But it is also an important difference to note in applying Rom 7:7-12 for this week.  We spent yesterday morning having Paul describe to us that even the condemning, dominating aspect of the law, the aspect from which we have been freed in Christ.  We saw that we ought to be grateful for the law's condemnation and domination, because God used it to show us that sin was very much alive in us and that we were dead. "used" ... "was" ... "were" ... past tense!

Believers ought to be grateful that the law once was condemning and dominating us!  But if this isn't past tense for us, then great is our peril indeed.  Believers aren't under condemnation anymore.  Believers aren't under the law's domination anymore.  Believers have peace with God (ch 5).  Believers walk in newness of life, obeying from the heart (ch 6).  It is this new kind of obedience at work in us that gives life to the struggle in next week's text!

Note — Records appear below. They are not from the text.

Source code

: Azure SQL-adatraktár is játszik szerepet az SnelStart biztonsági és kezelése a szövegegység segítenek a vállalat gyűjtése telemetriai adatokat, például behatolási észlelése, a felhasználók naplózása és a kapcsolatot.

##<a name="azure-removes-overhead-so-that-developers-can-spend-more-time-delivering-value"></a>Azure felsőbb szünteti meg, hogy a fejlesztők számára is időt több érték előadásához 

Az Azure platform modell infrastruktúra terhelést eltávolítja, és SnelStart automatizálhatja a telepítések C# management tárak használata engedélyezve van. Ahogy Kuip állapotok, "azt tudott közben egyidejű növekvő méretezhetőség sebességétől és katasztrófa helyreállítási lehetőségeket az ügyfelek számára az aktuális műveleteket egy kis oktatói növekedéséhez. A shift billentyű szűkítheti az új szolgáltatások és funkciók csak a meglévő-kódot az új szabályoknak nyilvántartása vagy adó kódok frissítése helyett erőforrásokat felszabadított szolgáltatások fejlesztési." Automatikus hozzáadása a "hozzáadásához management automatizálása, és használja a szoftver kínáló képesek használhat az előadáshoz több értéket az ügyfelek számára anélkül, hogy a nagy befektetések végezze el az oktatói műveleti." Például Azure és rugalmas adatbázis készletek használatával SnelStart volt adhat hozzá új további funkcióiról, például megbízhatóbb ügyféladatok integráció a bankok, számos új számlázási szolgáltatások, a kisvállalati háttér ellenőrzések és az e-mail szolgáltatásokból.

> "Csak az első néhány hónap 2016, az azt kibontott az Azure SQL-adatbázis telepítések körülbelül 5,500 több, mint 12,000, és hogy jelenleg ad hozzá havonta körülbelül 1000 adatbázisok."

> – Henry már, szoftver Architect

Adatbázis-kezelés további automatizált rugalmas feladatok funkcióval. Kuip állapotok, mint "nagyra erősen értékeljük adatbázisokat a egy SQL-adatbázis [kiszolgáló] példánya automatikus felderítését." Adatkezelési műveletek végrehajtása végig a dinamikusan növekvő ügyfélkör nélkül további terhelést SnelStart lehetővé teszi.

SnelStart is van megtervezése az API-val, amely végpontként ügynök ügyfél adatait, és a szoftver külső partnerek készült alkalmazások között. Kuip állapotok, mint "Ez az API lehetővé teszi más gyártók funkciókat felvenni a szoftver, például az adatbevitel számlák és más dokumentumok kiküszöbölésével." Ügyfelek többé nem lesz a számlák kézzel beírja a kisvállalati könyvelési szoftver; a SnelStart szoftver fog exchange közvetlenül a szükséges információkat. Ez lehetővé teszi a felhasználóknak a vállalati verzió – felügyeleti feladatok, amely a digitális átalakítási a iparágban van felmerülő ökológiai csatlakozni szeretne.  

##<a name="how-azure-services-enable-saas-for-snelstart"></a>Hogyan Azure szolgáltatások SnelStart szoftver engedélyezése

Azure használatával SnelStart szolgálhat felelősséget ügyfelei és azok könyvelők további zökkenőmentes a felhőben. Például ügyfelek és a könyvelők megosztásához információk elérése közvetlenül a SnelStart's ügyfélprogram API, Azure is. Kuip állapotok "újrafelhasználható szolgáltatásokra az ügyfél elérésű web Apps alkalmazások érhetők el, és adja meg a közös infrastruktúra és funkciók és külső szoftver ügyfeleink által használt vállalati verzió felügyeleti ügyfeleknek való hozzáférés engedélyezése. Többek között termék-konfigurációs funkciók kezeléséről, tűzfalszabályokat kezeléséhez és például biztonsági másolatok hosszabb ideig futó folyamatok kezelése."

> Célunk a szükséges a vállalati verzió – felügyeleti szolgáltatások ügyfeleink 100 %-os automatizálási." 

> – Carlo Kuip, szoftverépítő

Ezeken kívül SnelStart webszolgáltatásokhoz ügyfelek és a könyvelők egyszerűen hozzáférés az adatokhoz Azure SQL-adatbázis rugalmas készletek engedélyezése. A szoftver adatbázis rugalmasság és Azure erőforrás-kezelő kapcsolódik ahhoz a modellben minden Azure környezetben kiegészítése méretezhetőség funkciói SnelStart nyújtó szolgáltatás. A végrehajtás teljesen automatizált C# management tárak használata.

So as we heard in the sermon, we should be grateful that the law showed us that we were wicked and dead and damned.  That's the only kind of person for whom Jesus--the Savior of wicked, dead, and damned people--is good news!  But this gratitude must be for something that is in our past

The question for you is: is the law's condemnation and domination in your past?  There are two reasons you might answer, "no."

The first possible reason for "no," would be if you have never been condemned by the law and dominated by the law.  This is quite possible, since God's law is so rarely preached these days.  God's law hasn't just been yanked from court rooms by seething secularists.  God's law has been yanked from pulpits by spineless church architects--attempting to "grow" God's church by man's so-called "wisdom."  And the result is that it is quite possible that you have attended an "evangelical" church all your life and have never had your conscience pinned under the law. 

If you're in that position, you are an evangelical without the evangel.  The gospel is not that you can have a better life and be a better you if only you would have Jesus in your heart.  The gospel is that Jesus died to take our damnation, rose to give us life, and ascended and poured out His Spirit to sanctify us.  Without the law to tell you that you are damned, dead, and wicked, there simply is no true gospel.

A second reason why Rom 7:7-12 might not be past tense for you is if you are still stuck in it!  Alas, this is all too possible.  If you hear law, and rather than a heart desire to keep it, you feel a heart desire to "get away" with breaking it while appearing to others (calligraphy!) as if you keep it, you might be stuck.  If you hear law, and rather than grief out of love for your Savior you feel singled out and condemned, then it's not past tense.  If you hear law, and rather than hearing a guide for your life, you hear a description of how bad you are, you might be stuck. 

And if you're stuck, you still need to be saved.  People who belong to Jesus have been freed from this relationship with the law.  If the law is heavy and condemning to you, fly to the cross.  Ask Jesus to free you from its slavery and make you His slave instead.  The law is not the gospel.  Law without Jesus isn't good news; it's even worse than no news at all!